Joint Tenancy and the Right of Survivorship

[51]        Integral to the discussion of whether the presumption of resulting trust has been rebutted in this case, is an appreciation of the concept of the right of survivorship that is in inherent in the creation of a joint tenancy. The right of survivorship provides that where a joint tenancy continues until the death of a joint tenant the interest of the deceased joint tenant is extinguished and passes to the surviving joint tenant: E. H. Burn, Cheshire and Burn’s Modern Law of Real Property, 14th ed. (London: Butterworth & Co. (Publishers) Ltd. 1988) at 208-9. A joint tenant may sever his or her interest in the joint tenancy during his or her lifetime and thereby convert the interest into an interest as a tenant in common (A.J. McClean, “Severance of Joint Tenancies” (1979) 57 Can. Bar. Rev. 1 at 2), however, that did not occur in this case.

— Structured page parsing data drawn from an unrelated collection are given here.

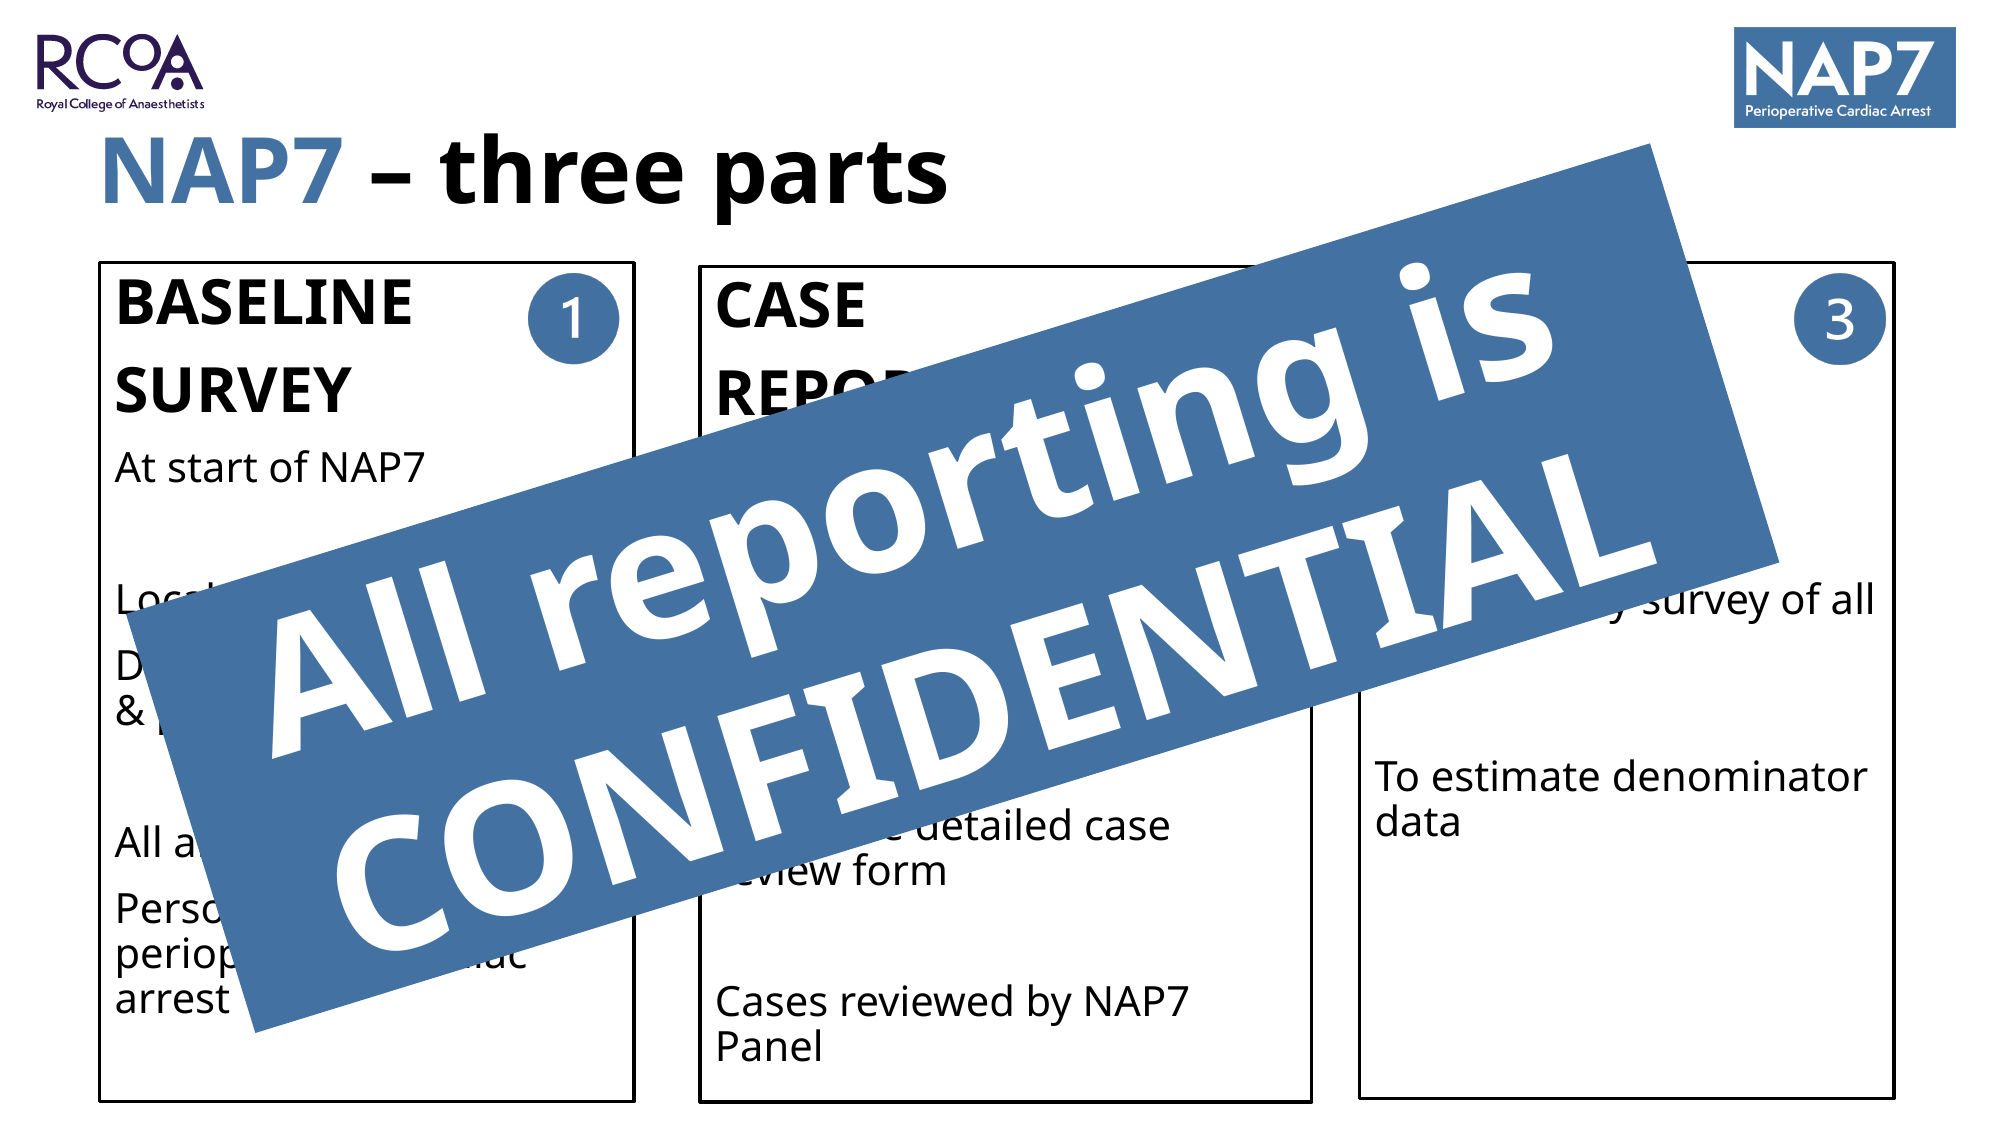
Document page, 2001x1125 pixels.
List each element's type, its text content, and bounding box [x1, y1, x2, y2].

text_box CASE REPORTING Starts 16 June 2021 for 1 year Report all cases that meet inclusion criteria to Local Coordinator Complete detailed case review form Cases reviewed by NAP7 Panel [699, 709, 1312, 1102]
picture [18, 22, 228, 123]
picture [1782, 261, 1898, 377]
picture [1734, 27, 1956, 128]
picture [516, 261, 631, 376]
text_box All reporting is CONFIDENTIAL [124, 142, 1781, 1035]
text_box ACTIVITY SURVEY Autumn 2021 4-day activity survey of all sites To estimate denominator data [1359, 262, 1894, 1099]
text_box CASE REPORTING Starts 16 June 2021 for 1 year Report all cases that meet inclusion criteria to Local Coordinator Complete detailed case review form Cases reviewed by NAP7 Panel [699, 266, 1192, 435]
list BASELINE SURVEY At start of NAP7 Local Coordinator: Departmental structures & processes All anaesthetists: Personal experiences of perioperative cardiac arrest [99, 262, 634, 1102]
picture [1192, 261, 1310, 379]
title NAP7 – three parts [82, 65, 1807, 284]
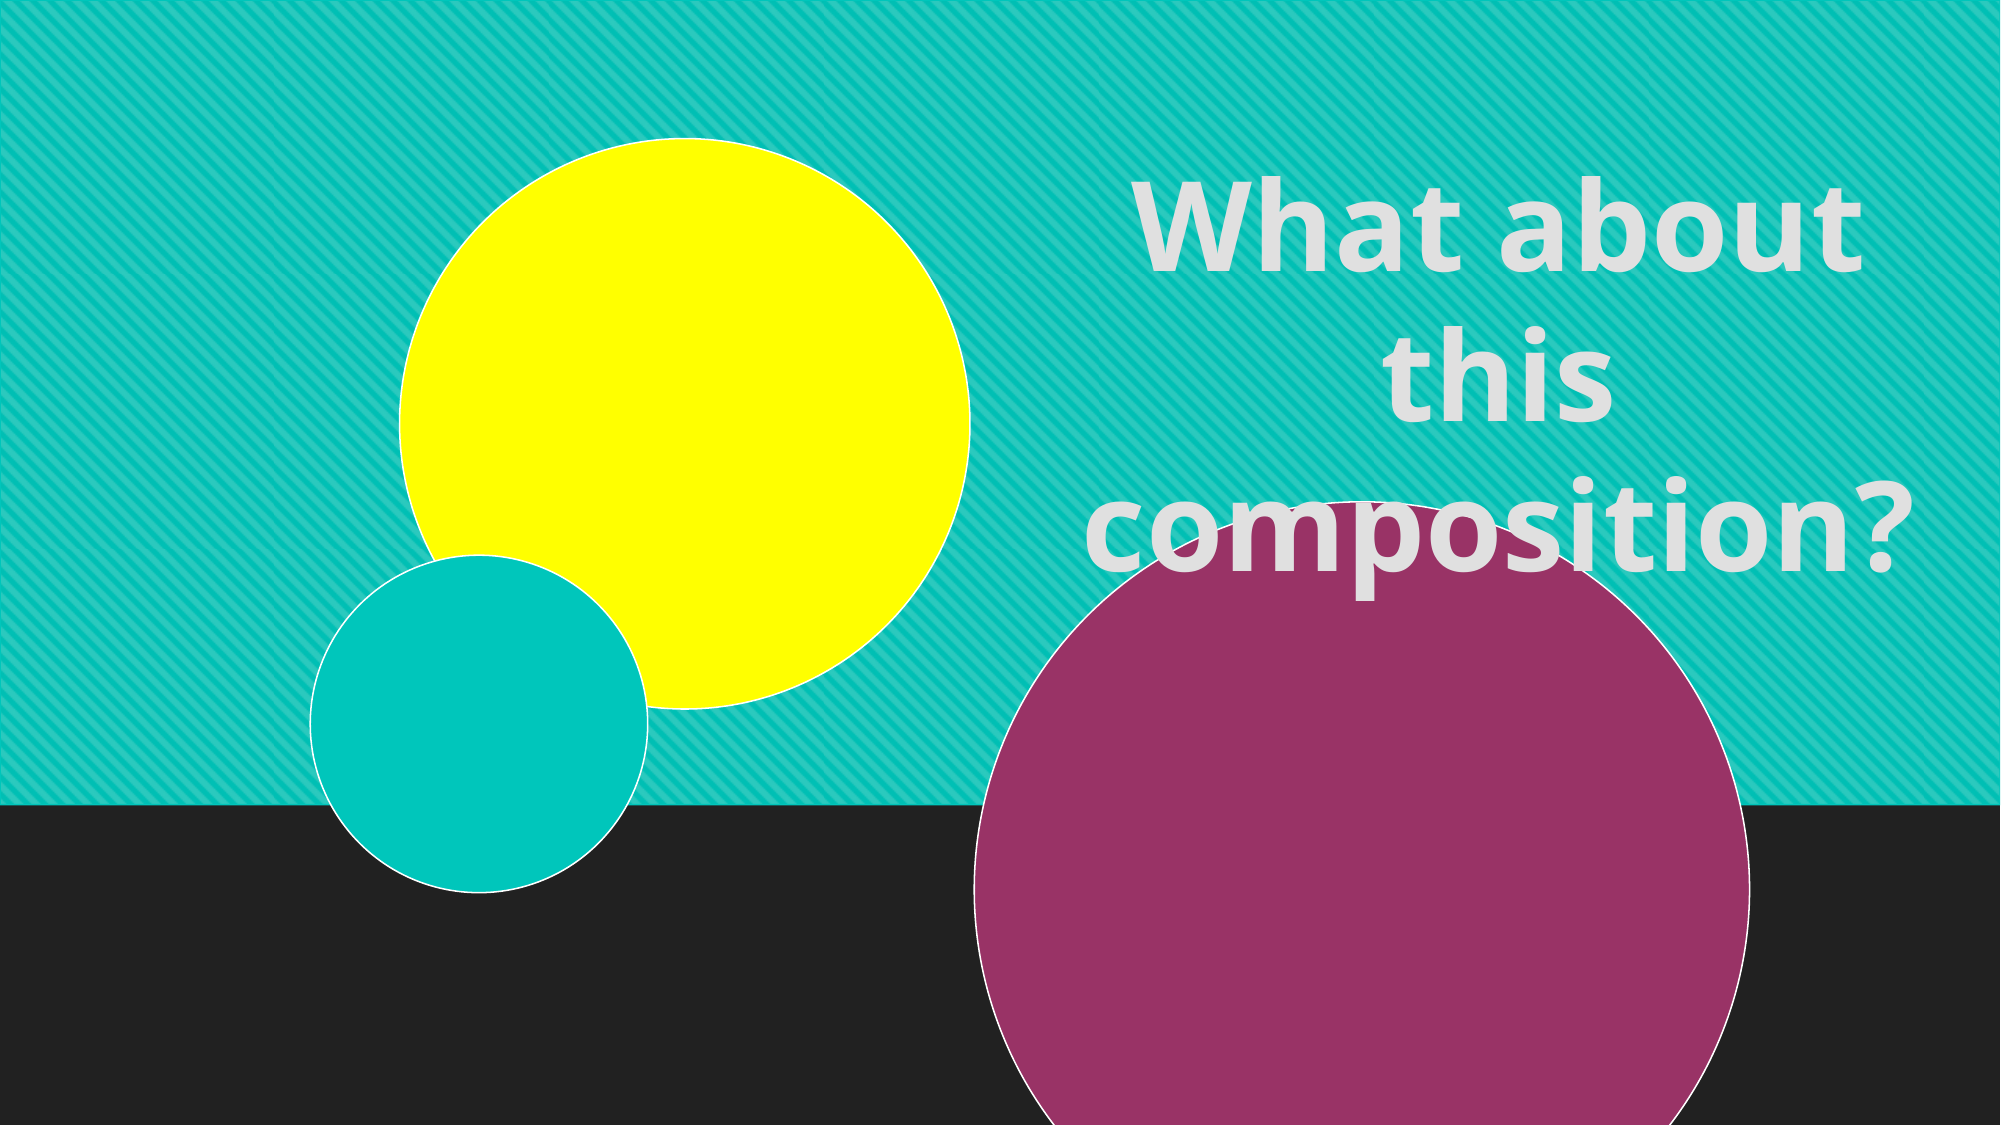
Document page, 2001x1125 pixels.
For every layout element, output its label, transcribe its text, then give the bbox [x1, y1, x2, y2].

text_box [310, 555, 648, 893]
text_box What about this composition? [1001, 138, 1996, 604]
text_box [974, 604, 1750, 1125]
text_box [399, 138, 970, 710]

[52]        The significance of the right of survivorship in a joint tenancy was explained in Pecore:

[48]      Courts have understandably struggled with whether they are permitted to give effect to the transferor’s intention in this situation. One of the difficulties in these circumstances is that the beneficial interest of the transferee appears to arise only on the death of the transferor. This has led some judges to conclude that the gift is testamentary in nature and must fail as a result of not being in proper testamentary form [citations omitted]. For the reasons that follow, however, I am of the view that the rights of survivorship, both legal and equitable, vest when the joint account is opened and the gift of those rights is therefore inter vivos in nature. This has also been the conclusion of the weight of judicial opinion in recent times: see e.g. Mordo v. Nitting, [2006] B.C.J. No. 3081, 2006 BCSC 1761 (B.C.S.C.) at paras: 233-38; Shaw v. MacKenzie Estate (1994), 4 E.T.R. (2d) 306 (N.S.S.C.), at para. 49; and Reber v. Reber (1988), 1988 CanLII 3357 (BC SC), 48 D.L.R. (4th) 376 (B.C.S.C.); see also Waters’ Law of Trusts, at p. 406.

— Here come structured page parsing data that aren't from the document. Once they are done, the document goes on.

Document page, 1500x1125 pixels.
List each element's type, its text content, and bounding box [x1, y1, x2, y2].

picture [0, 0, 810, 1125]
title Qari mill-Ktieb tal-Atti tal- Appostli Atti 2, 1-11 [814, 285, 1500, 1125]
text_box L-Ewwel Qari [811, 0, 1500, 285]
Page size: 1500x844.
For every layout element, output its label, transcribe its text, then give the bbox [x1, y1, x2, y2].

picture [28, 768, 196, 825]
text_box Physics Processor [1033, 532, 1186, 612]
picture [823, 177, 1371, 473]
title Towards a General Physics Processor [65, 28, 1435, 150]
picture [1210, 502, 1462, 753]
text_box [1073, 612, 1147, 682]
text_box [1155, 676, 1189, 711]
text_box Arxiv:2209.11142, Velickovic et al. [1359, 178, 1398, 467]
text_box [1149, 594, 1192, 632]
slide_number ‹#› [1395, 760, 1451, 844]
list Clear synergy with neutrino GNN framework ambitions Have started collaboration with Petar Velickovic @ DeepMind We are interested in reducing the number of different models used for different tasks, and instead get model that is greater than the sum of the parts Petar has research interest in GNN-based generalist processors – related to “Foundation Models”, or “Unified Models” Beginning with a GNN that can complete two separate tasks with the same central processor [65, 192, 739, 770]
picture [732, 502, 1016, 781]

[53]        In sum, when dealing with real property an undivided one-half interest held as a joint tenant is to be distinguished from a divided one-half interest held as a tenant in common. Upon death, the interest of a tenant in common passes into his or her estate while the interest of joint tenant, which carries with it the right of survivorship, passes to the surviving joint tenant. In other words, the legal and equitable title (the right of survivorship) of a joint tenancy vests at the time the joint tenancy is created. Therefore, the gift of a joint interest in real property is an inter vivos rather than a testamentary gift and cannot be retracted by the donor. It is a “complete and perfect inter vivos gift” (Pecore at para. 49 referring to Ferguson J.A.’s comments in Reid, Re (1921), 1921 CanLII 534 (ON CA), 64 D.L.R. 598, 50 O.L.R. 595 (Ont. C.A.) at 608).